◆ Exercise aim ◆
Repeat the data exactly, leaving out any image.

##### Data shown

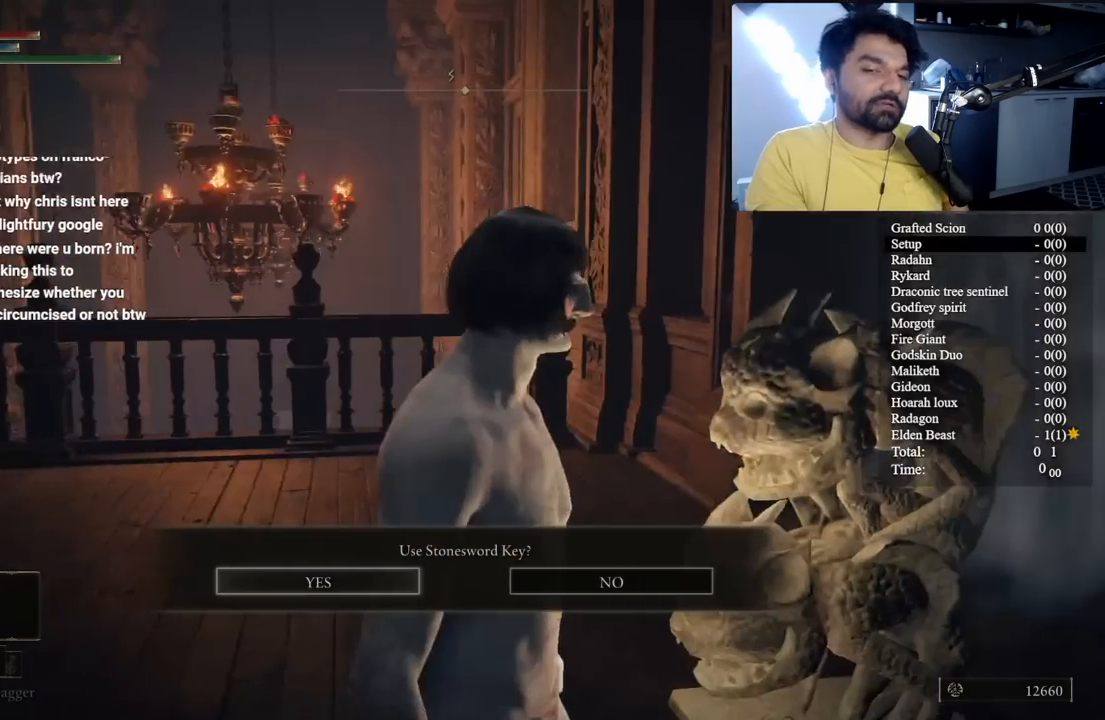
{"buttons": ["A"], "left_stick": "center", "right_stick": "center", "button_events": [[383, "A", "down"]]}
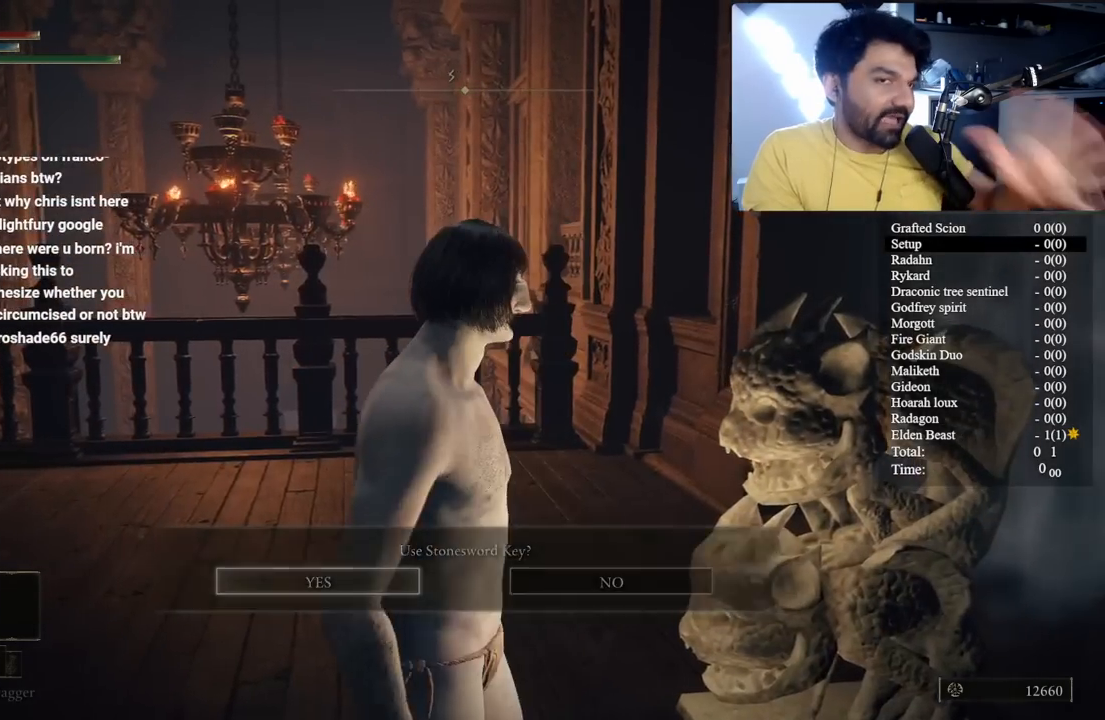
{"buttons": ["R2"], "left_stick": "center", "right_stick": "left", "button_events": [[33, "A", "up"], [167, "R2", "down"]]}
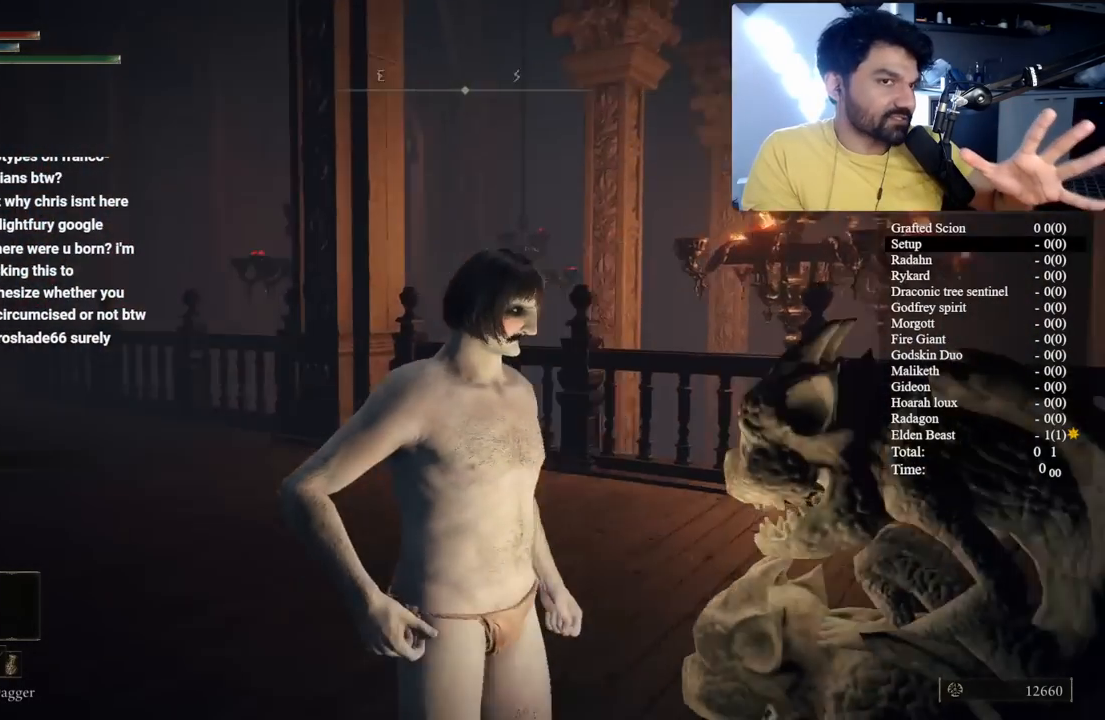
{"buttons": ["R2"], "left_stick": "center", "right_stick": "center", "button_events": []}
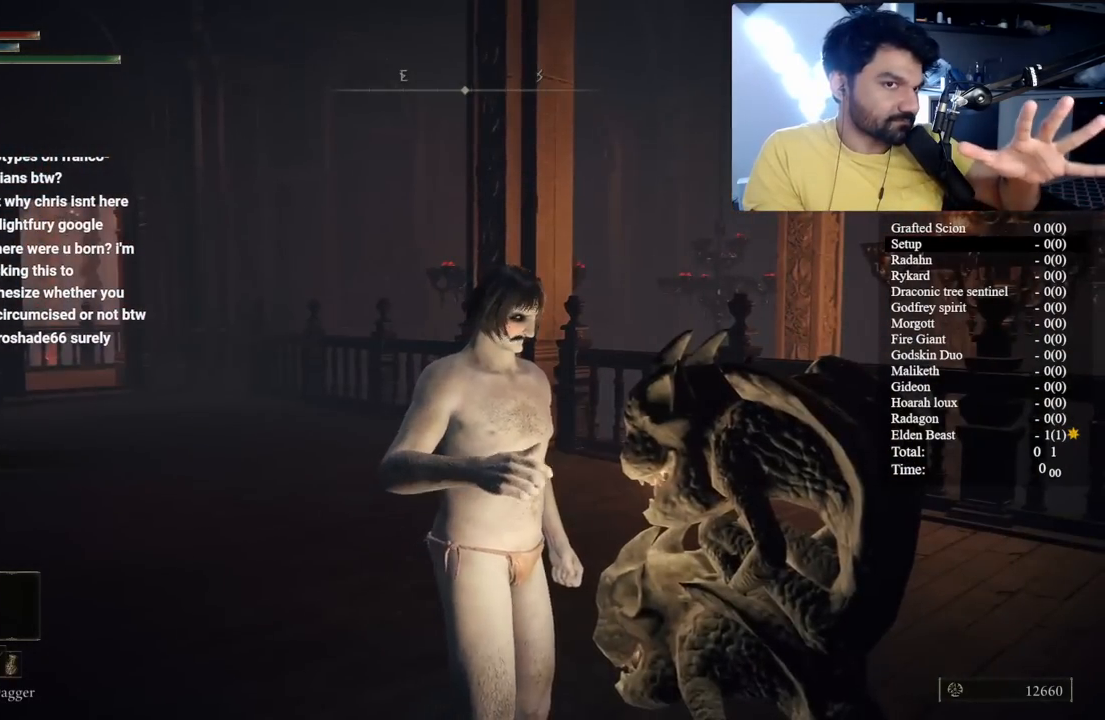
{"buttons": ["R2"], "left_stick": "center", "right_stick": "center", "button_events": []}
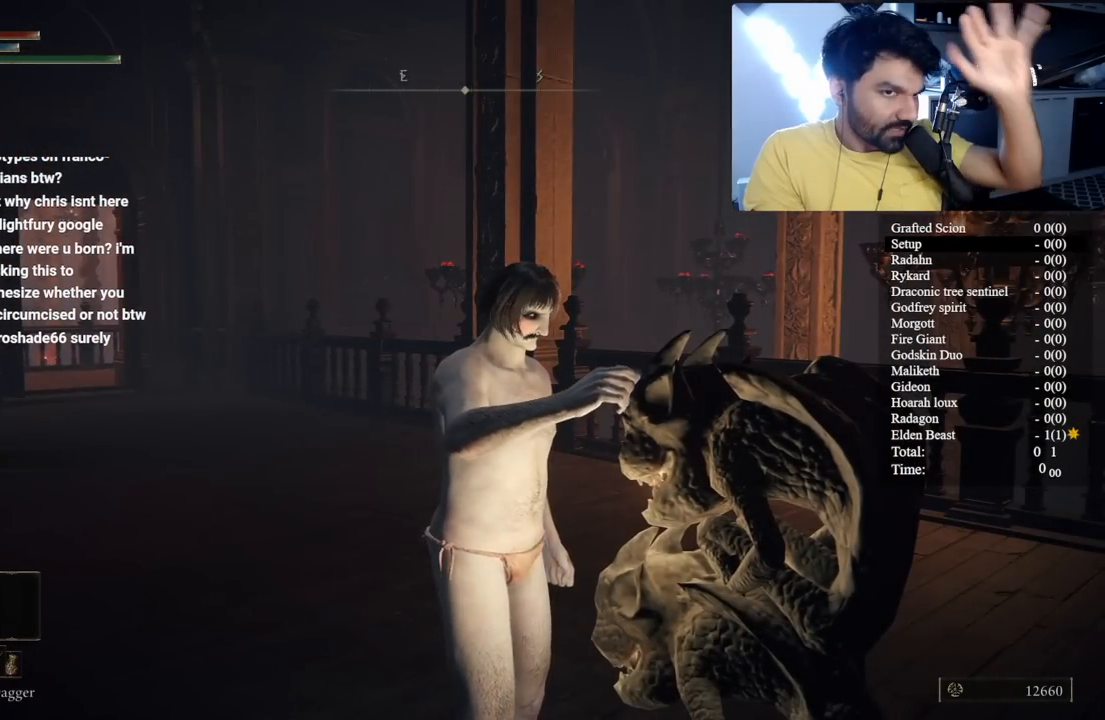
{"buttons": ["R2"], "left_stick": "center", "right_stick": "center", "button_events": []}
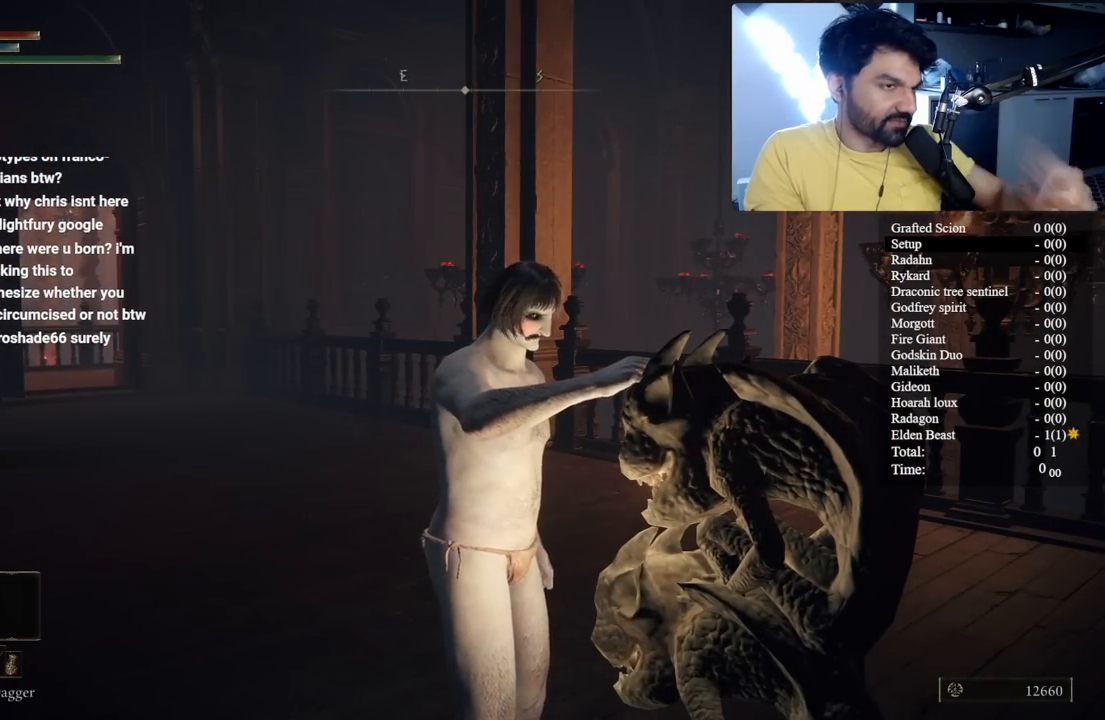
{"buttons": ["R2"], "left_stick": "center", "right_stick": "center", "button_events": []}
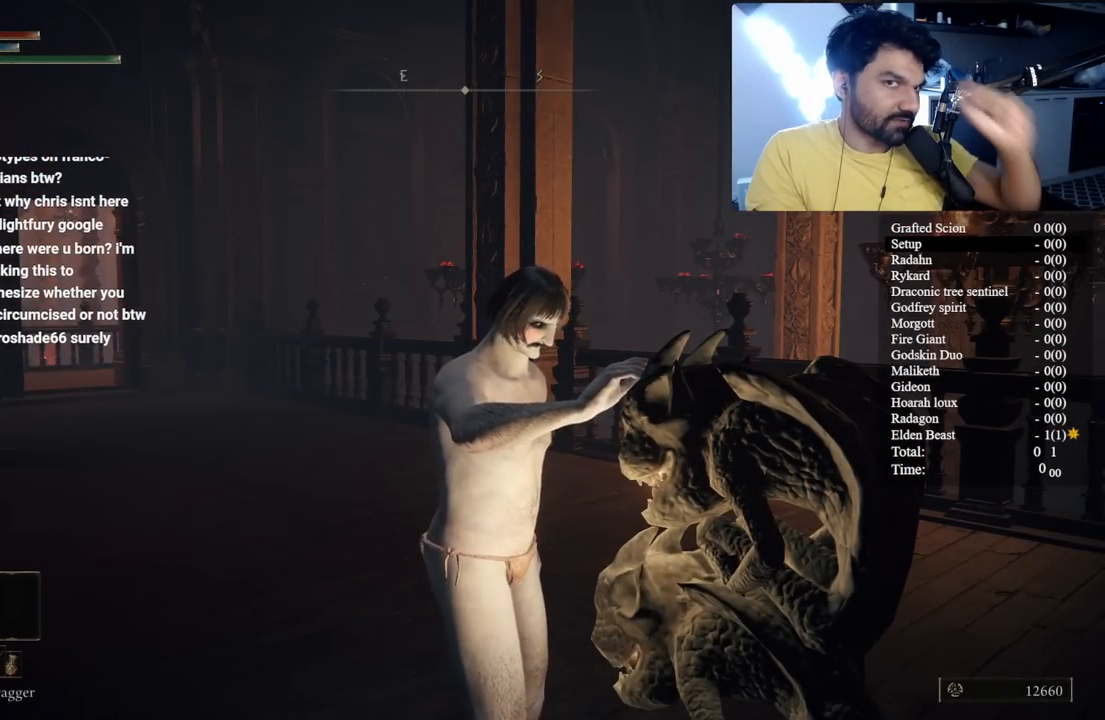
{"buttons": ["R2"], "left_stick": "center", "right_stick": "center", "button_events": []}
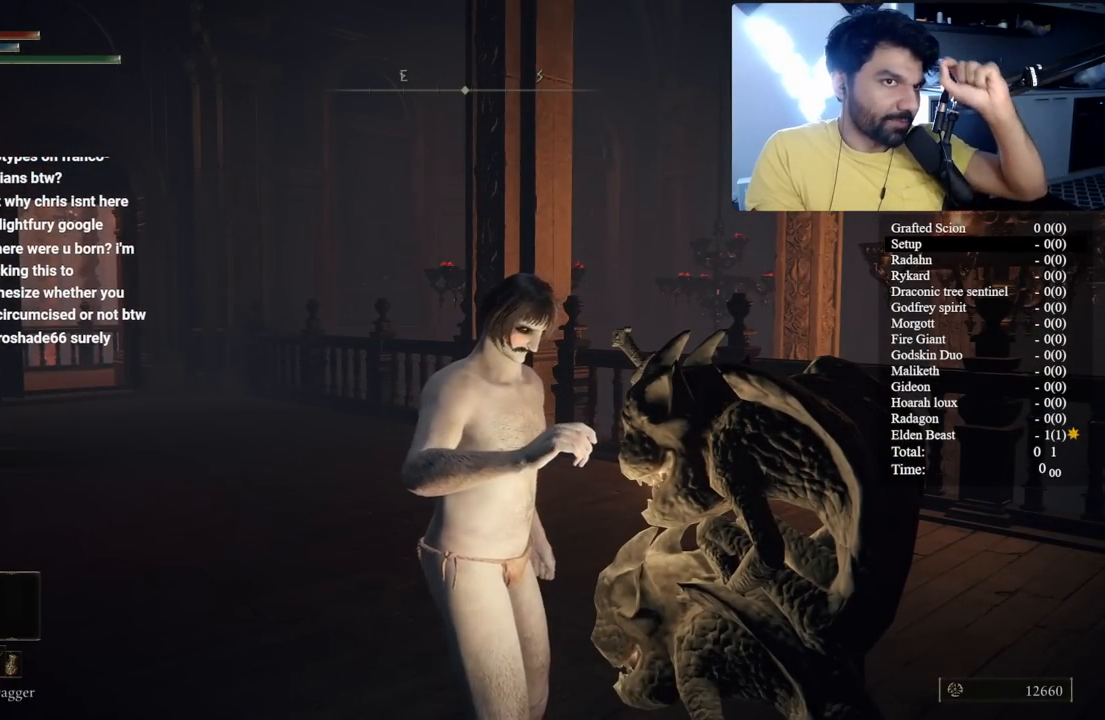
{"buttons": ["R2"], "left_stick": "center", "right_stick": "center", "button_events": []}
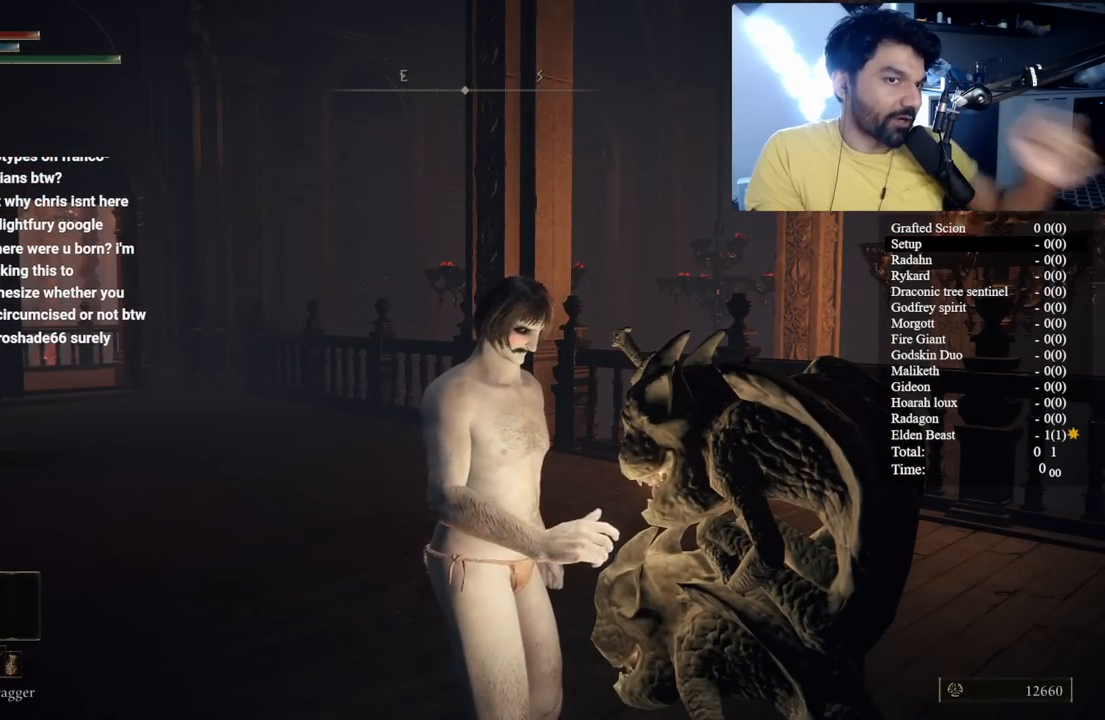
{"buttons": ["R2"], "left_stick": "up", "right_stick": "right", "button_events": []}
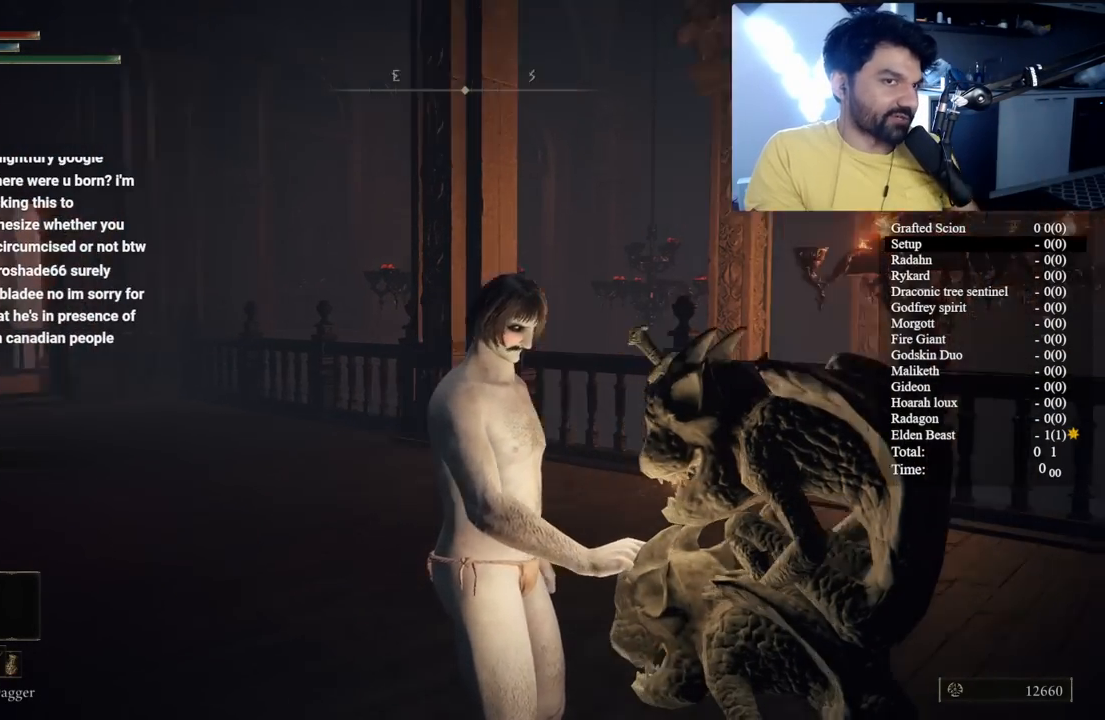
{"buttons": [], "left_stick": "center", "right_stick": "right", "button_events": [[117, "R2", "up"]]}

##########

◆ Completed exercise ◆
{"buttons": ["A"], "left_stick": "center", "right_stick": "center", "button_events": [[383, "A", "down"]]}
{"buttons": ["R2"], "left_stick": "center", "right_stick": "left", "button_events": [[33, "A", "up"], [167, "R2", "down"]]}
{"buttons": ["R2"], "left_stick": "center", "right_stick": "center", "button_events": []}
{"buttons": ["R2"], "left_stick": "center", "right_stick": "center", "button_events": []}
{"buttons": ["R2"], "left_stick": "center", "right_stick": "center", "button_events": []}
{"buttons": ["R2"], "left_stick": "center", "right_stick": "center", "button_events": []}
{"buttons": ["R2"], "left_stick": "center", "right_stick": "center", "button_events": []}
{"buttons": ["R2"], "left_stick": "center", "right_stick": "center", "button_events": []}
{"buttons": ["R2"], "left_stick": "up", "right_stick": "right", "button_events": []}
{"buttons": [], "left_stick": "center", "right_stick": "right", "button_events": [[117, "R2", "up"]]}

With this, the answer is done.